How to complete this task: Copy every line of the listing below word for word, leaving out the pictures.

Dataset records

== Segment start ==

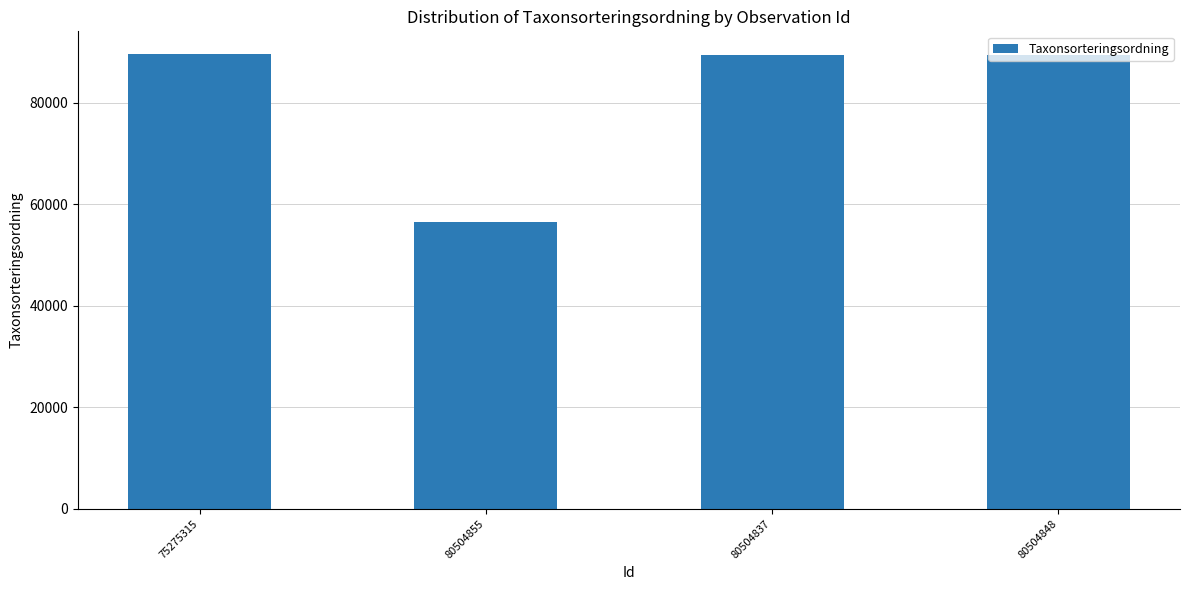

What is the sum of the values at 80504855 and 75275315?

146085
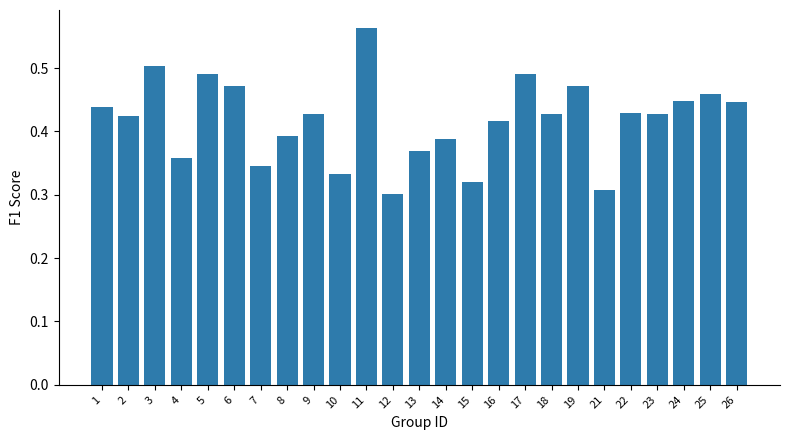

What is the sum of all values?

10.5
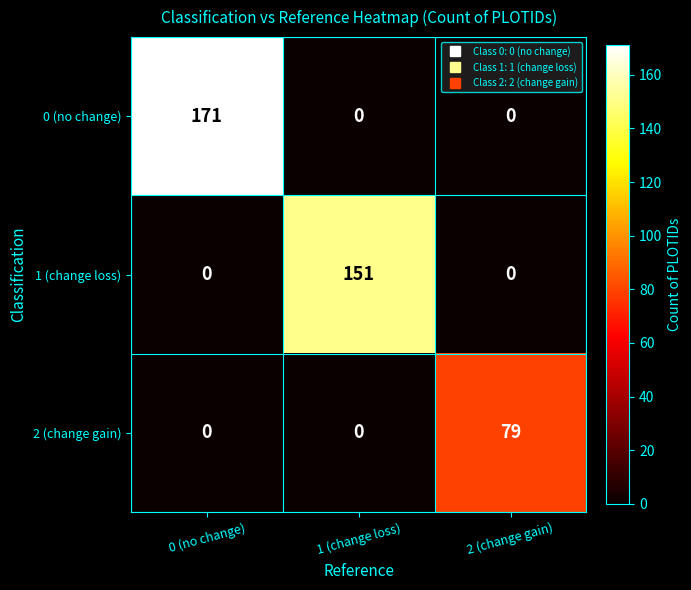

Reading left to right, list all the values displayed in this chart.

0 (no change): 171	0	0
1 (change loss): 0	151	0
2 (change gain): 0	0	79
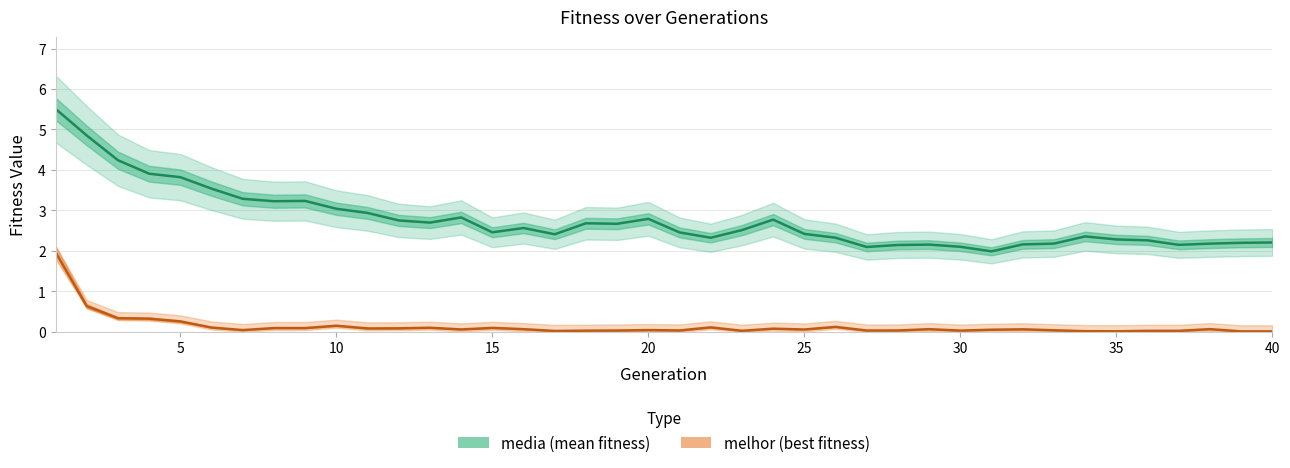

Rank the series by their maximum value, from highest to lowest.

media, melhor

== Segment end ==

Answer to this exercise:
What is the sum of the values at 80504855 and 75275315?

146085

What is the sum of all values?

10.5

Reading left to right, list all the values displayed in this chart.

0 (no change): 171	0	0
1 (change loss): 0	151	0
2 (change gain): 0	0	79

Rank the series by their maximum value, from highest to lowest.

media, melhor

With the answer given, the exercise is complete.